Answer Applies to: Michigan
Replied: 5/18/2015
Bulman Law Associates PLLC Injury Law Firm
Bulman Law Associates PLLC Injury Law Firm | Thomas Bulman
Same answer. Doesn't matter if your employer ignored your safety warning hundreds of times about the wet floor.
Answer Applies to: Montana
Replied: 5/18/2015
Musilli Brennan Associates PLLC
Musilli Brennan Associates PLLC | John F Brennan
Usually not, generally workers comp is the exclusive remedy, with exceptions.
Answer Applies to: Michigan
Replied: 5/18/2015
    Geneva Yourse | Geneva Yourse
    No. Worker's comp is the only remedy unless a 3rd party was was negligent.
    Answer Applies to: North Carolina
    Replied: 5/18/2015
    Candiano Law Office
    Candiano Law Office | Charles J. Candiano
    Probably never. Discuss your case with an attorney.
    Answer Applies to: Illinois
    Replied: 5/18/2015
    Pius Joseph A Professional Law Corp. | Pius Joseph
    You can only claim workers compensation against your employer. If there is negligence of someone other than your employer(eg a third party ) then you can bring a negligence action.
    Answer Applies to: California
    Replied: 5/18/2015
    Ty Wilson Law | Ty Wilson
    Depends upon who you are suing. If you want to sue your Employer you will not be able too. Georgia falls under what is called the exclusive remedy rule. The Georgia legislature has passed laws stating you can only sue your employer through the state workers' compensation system for any injury which occurred as a result of your work.
    Answer Applies to: Georgia
    Replied: 5/18/2015
    Law Ofices of Edwin K. Niles | Edwin K. Niles
    2 year statute of limitation. There will be an off-set.
    Answer Applies to: California
    Replied: 5/18/2015
    Law Offices of George H. Shers | George H. Shers
    Unless you are planning to sue someone else than your employer and/or co-employees [e.g. you fell on a defect in the floor that was put in by an independent contractor], never! ?You can not sue your employer if they have WC insurance. ?Even if you could sue, they would be entitled for credit in the civil suit for any similar benefits received through WC.

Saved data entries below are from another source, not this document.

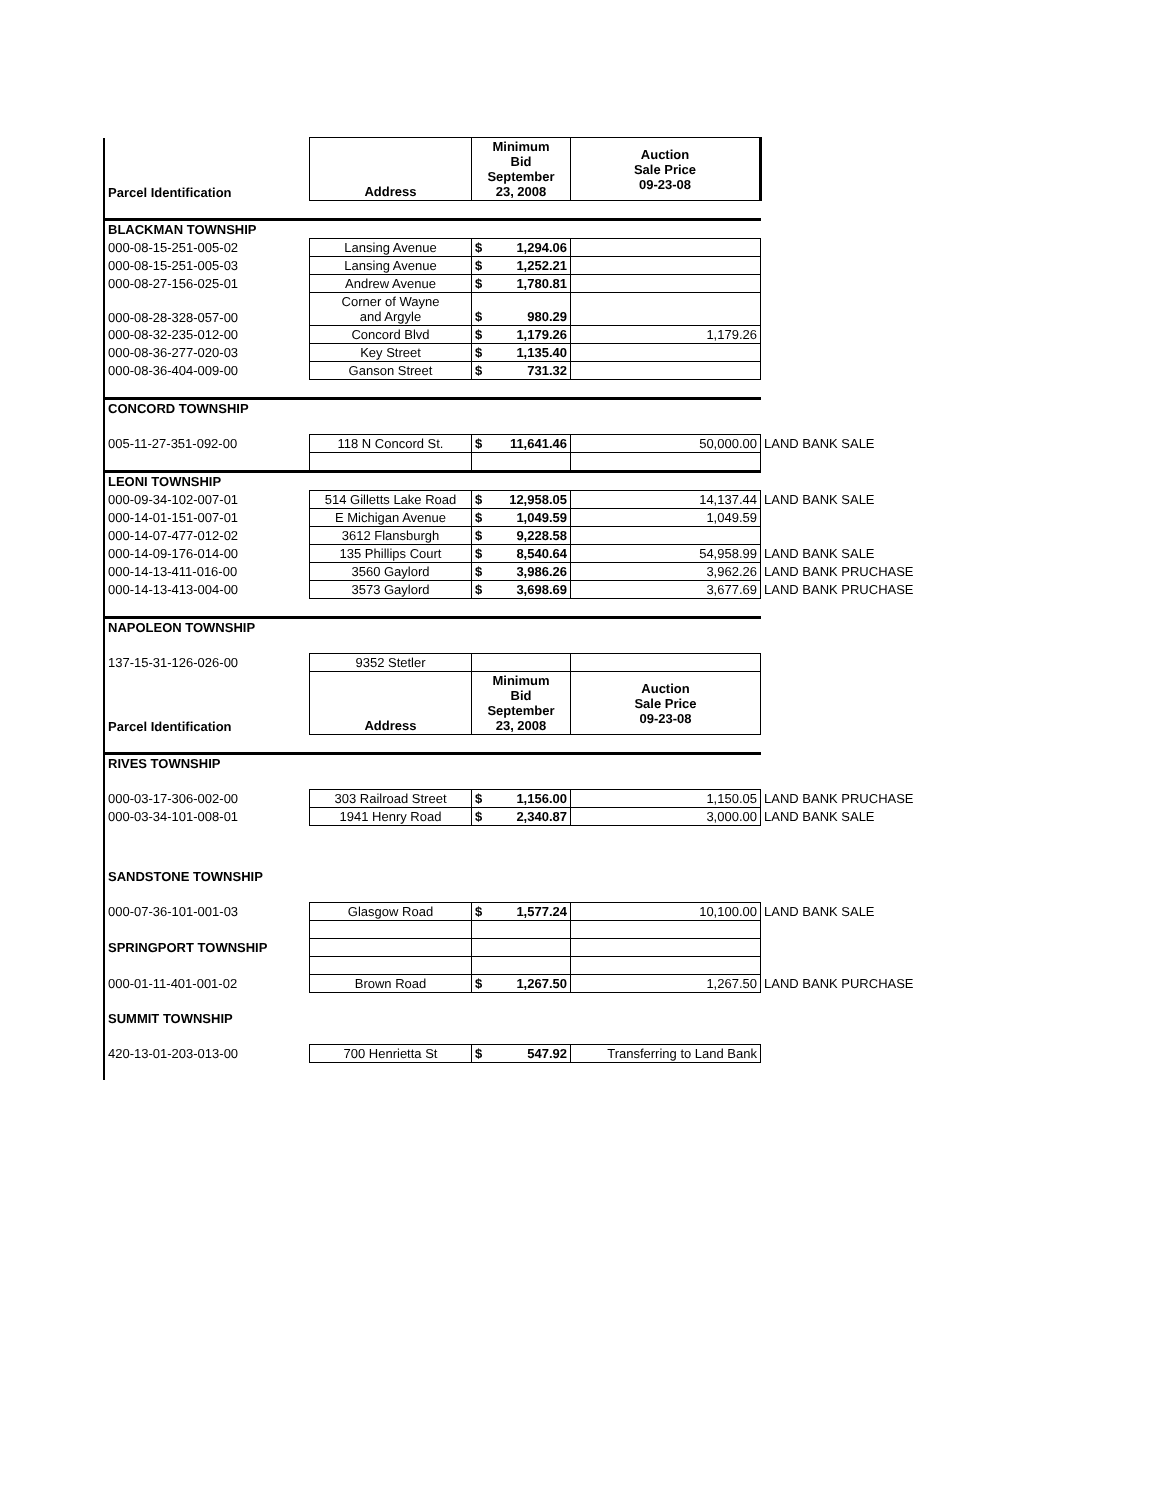| Parcel Identification | Address | Minimum Bid September 23, 2008 | Auction Sale Price 09-23-08 | |
| BLACKMAN TOWNSHIP | | | | |
| 000-08-15-251-005-02 | Lansing Avenue | $ 1,294.06 | | |
| 000-08-15-251-005-03 | Lansing Avenue | $ 1,252.21 | | |
| 000-08-27-156-025-01 | Andrew Avenue | $ 1,780.81 | | |
| 000-08-28-328-057-00 | Corner of Wayne and Argyle | $ 980.29 | | |
| 000-08-32-235-012-00 | Concord Blvd | $ 1,179.26 | 1,179.26 | |
| 000-08-36-277-020-03 | Key Street | $ 1,135.40 | | |
| 000-08-36-404-009-00 | Ganson Street | $ 731.32 | | |
| CONCORD TOWNSHIP | | | | |
| 005-11-27-351-092-00 | 118 N Concord St. | $ 11,641.46 | 50,000.00 | LAND BANK SALE |
| LEONI TOWNSHIP | | | | |
| 000-09-34-102-007-01 | 514 Gilletts Lake Road | $ 12,958.05 | 14,137.44 | LAND BANK SALE |
| 000-14-01-151-007-01 | E Michigan Avenue | $ 1,049.59 | 1,049.59 | |
| 000-14-07-477-012-02 | 3612 Flansburgh | $ 9,228.58 | | |
| 000-14-09-176-014-00 | 135 Phillips Court | $ 8,540.64 | 54,958.99 | LAND BANK SALE |
| 000-14-13-411-016-00 | 3560 Gaylord | $ 3,986.26 | 3,962.26 | LAND BANK PRUCHASE |
| 000-14-13-413-004-00 | 3573 Gaylord | $ 3,698.69 | 3,677.69 | LAND BANK PRUCHASE |
| NAPOLEON TOWNSHIP | | | | |
| 137-15-31-126-026-00 | 9352 Stetler | | | |
| Parcel Identification | Address | Minimum Bid September 23, 2008 | Auction Sale Price 09-23-08 | |
| RIVES TOWNSHIP | | | | |
| 000-03-17-306-002-00 | 303 Railroad Street | $ 1,156.00 | 1,150.05 | LAND BANK PRUCHASE |
| 000-03-34-101-008-01 | 1941 Henry Road | $ 2,340.87 | 3,000.00 | LAND BANK SALE |
| SANDSTONE TOWNSHIP | | | | |
| 000-07-36-101-001-03 | Glasgow Road | $ 1,577.24 | 10,100.00 | LAND BANK SALE |
| SPRINGPORT TOWNSHIP | | | | |
| 000-01-11-401-001-02 | Brown Road | $ 1,267.50 | 1,267.50 | LAND BANK PURCHASE |
| SUMMIT TOWNSHIP | | | | |
| 420-13-01-203-013-00 | 700 Henrietta St | $ 547.92 | Transferring to Land Bank | |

    Answer Applies to: California
    Replied: 5/18/2015
    Barry Rabovsky & Associates
    Barry Rabovsky & Associates | Barry Rabovsky
    Would it be possible for your to describe how your accident happened? If the accident was caused in part by someone other than your employer, you may be able to file a third-party claim for negligence in addition to the workers' compensation claim.
    Answer Applies to: Illinois
    Replied: 5/15/2015
    Law Offices of Ronald A. Steinberg & Associates | Ronald A. Steinberg, BA, MA, JD
    Only one bite of the apple, unless the party responsible is not a coworker.
    Answer Applies to: Michigan
    Replied: 5/15/2015
    Richard B. Jacobson & Associates, LLC | Richard B. Jacobson
    If the accident was caused by a fellow employee, or the nature of the workplace, you might not be able to seek any remedy except Workers Comp. Talk to an experienced workers comp lawyer. They know best the limits of this law, and how it might be possible to get around it, if at all. Good Luck.